The association of profilin-1 levels with survival in chronic kidney disease.

BACKGROUND: Profilin-1 is a ubiquitous, actin-binding protein that plays an important role in the regulation of actin polymerization and cytoskeleton remodelling and contributes to vascular dysfunction. We conducted this study to investigate the association of serum profilin-1 levels with fatal and nonfatal CVE in a cohort of patients with stage 1-5 CKD. MATERIALS AND METHODS: Serum concentrations of profilin-1 levels were determined by enzyme-linked immunosorbent assay. Endothelium-dependent vasodilatation (flow-mediated dilatation [FMD]) and endothelium-independent vasodilatation (nitroglycerine-mediated dilatation [NMD]) of the brachial artery were assessed noninvasively, using high-resolution ultrasound. RESULTS: Both fatal and nonfatal CVE were significantly higher in patients with high profilin-1 levels.

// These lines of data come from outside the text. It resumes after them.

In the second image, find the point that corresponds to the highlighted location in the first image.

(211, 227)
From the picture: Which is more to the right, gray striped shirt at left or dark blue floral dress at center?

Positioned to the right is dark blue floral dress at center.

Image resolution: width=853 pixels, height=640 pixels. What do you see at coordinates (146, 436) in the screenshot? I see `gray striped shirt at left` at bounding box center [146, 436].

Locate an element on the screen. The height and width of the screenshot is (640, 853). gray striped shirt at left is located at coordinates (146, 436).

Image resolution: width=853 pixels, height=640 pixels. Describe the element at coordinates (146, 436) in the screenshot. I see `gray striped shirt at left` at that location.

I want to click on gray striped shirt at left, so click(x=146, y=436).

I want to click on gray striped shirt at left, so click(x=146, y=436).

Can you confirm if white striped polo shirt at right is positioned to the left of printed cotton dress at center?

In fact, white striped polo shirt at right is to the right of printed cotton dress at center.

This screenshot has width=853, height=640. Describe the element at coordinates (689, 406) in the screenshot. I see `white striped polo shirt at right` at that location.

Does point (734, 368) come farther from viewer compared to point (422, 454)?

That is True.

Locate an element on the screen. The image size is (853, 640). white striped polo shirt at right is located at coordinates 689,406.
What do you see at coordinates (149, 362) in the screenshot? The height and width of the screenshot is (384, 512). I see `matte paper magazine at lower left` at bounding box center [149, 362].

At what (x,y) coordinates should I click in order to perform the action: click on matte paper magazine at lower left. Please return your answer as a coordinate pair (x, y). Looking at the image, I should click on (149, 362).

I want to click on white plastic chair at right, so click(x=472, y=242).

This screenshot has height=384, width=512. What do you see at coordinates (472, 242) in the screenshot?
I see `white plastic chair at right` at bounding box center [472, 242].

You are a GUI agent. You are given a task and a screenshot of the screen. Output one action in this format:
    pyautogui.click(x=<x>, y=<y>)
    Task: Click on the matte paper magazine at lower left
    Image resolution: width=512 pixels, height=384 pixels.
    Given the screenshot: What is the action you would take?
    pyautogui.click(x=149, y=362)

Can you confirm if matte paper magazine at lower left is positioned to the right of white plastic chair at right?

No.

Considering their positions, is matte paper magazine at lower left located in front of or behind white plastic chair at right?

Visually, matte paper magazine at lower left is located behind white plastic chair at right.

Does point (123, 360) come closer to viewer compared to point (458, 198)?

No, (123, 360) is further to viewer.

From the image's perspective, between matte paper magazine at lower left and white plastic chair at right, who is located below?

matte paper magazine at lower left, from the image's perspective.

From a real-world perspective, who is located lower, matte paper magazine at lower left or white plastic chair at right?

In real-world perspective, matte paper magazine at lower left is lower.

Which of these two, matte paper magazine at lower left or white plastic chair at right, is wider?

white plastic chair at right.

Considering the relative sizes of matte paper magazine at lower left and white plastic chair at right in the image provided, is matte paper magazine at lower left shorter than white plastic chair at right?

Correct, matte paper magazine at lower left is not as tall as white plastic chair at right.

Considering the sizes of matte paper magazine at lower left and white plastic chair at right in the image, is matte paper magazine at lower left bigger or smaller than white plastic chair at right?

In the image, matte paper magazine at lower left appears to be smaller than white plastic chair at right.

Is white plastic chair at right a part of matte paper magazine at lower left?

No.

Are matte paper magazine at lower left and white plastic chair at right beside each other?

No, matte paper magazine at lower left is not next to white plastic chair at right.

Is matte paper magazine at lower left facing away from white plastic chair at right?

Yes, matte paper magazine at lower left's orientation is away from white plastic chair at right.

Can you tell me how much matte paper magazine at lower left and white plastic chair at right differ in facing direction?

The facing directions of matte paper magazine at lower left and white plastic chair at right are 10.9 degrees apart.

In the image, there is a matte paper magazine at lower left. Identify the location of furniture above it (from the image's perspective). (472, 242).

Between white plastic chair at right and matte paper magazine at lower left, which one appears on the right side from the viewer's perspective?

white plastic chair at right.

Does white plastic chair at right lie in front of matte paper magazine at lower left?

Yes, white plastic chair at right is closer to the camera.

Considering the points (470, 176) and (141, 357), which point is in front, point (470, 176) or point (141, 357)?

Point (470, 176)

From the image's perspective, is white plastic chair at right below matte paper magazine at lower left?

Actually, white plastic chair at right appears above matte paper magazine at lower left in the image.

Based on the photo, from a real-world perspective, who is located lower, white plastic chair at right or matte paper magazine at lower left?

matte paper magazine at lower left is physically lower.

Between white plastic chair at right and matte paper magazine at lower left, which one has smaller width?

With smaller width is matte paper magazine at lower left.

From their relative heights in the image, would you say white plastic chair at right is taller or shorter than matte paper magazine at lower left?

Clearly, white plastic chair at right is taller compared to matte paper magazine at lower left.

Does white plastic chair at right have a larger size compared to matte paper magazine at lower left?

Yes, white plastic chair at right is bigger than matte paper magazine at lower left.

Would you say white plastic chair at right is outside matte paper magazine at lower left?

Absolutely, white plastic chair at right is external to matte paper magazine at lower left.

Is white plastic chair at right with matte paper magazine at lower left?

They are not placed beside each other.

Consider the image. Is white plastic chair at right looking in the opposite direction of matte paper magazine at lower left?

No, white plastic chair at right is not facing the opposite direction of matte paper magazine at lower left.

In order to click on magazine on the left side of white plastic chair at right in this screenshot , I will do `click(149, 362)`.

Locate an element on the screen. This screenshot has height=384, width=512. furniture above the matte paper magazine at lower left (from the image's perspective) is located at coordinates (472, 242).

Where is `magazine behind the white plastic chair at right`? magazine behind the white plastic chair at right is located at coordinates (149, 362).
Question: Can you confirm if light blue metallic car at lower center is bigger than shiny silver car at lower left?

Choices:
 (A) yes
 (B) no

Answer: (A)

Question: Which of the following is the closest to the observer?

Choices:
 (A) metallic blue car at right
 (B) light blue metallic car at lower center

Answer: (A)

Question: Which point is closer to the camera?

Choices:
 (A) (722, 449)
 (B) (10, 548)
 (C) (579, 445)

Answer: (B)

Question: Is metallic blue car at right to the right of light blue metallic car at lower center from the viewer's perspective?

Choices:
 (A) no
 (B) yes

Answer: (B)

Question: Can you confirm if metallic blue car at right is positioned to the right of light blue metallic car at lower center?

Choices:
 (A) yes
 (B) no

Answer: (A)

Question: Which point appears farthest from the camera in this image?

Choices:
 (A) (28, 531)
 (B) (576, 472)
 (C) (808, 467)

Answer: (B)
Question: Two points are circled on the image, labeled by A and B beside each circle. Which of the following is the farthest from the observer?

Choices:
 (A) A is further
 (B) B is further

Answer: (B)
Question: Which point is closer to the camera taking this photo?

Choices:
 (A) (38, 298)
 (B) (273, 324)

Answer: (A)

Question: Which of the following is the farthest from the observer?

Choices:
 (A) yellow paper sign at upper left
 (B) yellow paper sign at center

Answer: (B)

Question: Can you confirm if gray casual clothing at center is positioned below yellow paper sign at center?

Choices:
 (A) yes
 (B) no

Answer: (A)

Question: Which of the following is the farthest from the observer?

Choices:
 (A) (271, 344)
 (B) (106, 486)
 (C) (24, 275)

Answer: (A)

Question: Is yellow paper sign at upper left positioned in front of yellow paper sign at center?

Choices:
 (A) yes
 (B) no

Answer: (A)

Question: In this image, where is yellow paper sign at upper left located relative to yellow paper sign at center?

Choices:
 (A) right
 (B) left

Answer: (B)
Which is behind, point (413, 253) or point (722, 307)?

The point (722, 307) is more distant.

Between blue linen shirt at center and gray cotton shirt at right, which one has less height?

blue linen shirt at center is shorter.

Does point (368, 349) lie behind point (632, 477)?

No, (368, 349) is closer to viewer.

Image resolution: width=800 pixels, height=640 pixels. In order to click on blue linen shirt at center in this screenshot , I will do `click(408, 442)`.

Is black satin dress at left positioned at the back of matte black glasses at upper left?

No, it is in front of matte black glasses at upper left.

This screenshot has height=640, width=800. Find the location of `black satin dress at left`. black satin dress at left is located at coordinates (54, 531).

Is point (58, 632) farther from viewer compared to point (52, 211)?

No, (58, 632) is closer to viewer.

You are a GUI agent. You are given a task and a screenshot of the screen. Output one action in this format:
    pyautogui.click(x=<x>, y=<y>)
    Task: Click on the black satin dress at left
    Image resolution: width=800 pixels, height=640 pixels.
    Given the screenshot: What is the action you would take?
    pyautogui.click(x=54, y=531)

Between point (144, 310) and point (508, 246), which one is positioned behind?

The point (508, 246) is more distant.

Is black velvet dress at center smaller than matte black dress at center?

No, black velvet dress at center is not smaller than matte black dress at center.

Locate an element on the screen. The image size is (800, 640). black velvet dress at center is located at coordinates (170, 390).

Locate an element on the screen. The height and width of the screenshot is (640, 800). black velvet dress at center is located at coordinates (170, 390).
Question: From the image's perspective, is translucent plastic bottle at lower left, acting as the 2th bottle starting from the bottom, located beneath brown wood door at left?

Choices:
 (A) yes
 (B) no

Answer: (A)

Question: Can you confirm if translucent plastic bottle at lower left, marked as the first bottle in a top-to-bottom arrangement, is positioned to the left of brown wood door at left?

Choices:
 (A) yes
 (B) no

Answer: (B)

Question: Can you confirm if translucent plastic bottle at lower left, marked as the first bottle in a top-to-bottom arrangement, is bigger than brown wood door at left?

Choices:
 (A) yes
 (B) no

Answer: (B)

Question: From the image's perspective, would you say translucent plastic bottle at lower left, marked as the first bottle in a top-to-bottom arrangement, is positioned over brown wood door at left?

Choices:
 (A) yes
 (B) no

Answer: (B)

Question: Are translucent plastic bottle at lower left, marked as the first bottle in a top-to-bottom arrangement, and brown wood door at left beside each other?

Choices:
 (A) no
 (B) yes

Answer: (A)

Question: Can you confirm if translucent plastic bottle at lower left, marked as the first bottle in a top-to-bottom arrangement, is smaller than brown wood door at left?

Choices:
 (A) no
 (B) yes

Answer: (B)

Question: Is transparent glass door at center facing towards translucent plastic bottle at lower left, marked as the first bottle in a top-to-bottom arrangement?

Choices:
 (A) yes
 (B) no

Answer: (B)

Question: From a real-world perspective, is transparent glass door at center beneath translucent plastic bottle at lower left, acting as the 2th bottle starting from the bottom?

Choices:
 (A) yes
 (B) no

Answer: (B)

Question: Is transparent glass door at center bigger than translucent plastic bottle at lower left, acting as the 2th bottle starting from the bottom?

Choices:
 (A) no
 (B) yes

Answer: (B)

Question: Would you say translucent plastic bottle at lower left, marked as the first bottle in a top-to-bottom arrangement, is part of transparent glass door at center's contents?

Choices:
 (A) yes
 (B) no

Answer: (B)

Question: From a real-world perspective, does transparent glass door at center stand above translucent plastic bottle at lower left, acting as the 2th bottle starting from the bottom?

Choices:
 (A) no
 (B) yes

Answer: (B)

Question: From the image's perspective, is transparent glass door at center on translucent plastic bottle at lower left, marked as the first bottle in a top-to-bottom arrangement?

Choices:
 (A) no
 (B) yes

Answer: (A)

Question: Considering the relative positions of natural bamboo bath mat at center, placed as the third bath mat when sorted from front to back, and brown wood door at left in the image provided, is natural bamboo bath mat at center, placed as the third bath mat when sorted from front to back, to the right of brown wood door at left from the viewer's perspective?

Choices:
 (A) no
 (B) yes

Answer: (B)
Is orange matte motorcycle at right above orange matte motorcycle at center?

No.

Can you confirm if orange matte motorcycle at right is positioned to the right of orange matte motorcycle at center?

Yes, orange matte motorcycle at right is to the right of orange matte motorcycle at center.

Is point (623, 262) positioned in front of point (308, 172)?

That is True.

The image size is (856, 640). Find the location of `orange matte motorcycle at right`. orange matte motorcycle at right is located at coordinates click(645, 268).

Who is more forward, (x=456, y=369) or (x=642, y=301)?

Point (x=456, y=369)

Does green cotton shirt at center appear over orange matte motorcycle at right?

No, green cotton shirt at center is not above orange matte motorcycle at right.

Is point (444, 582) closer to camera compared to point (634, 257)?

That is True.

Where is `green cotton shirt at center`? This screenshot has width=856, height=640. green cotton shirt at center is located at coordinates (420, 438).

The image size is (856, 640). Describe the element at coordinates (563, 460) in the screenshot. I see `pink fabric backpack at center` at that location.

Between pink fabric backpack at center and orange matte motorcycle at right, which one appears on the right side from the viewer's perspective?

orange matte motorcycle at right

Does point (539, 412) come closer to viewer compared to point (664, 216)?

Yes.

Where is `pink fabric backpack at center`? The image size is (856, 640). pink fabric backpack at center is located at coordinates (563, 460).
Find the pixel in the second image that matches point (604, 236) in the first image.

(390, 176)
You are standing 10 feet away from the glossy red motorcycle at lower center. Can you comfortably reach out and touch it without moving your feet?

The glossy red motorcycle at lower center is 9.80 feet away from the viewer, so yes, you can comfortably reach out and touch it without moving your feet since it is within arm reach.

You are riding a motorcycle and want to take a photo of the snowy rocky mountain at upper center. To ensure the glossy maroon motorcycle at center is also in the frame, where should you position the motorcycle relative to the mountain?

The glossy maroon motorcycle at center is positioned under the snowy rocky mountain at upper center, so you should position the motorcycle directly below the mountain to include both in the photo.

Kaplan-Meier survival curves showed that patients with profilin-1 below the median value (114 pg/mL) had higher cumulative survival compared with patients who had profilin-1 levels above the median value (log-rank test, P < .001). CONCLUSIONS: This is the first study that demonstrates the serum profilin-1 is independently associated with endothelial dysfunction, cardiovascular events and survival in patients with CKD.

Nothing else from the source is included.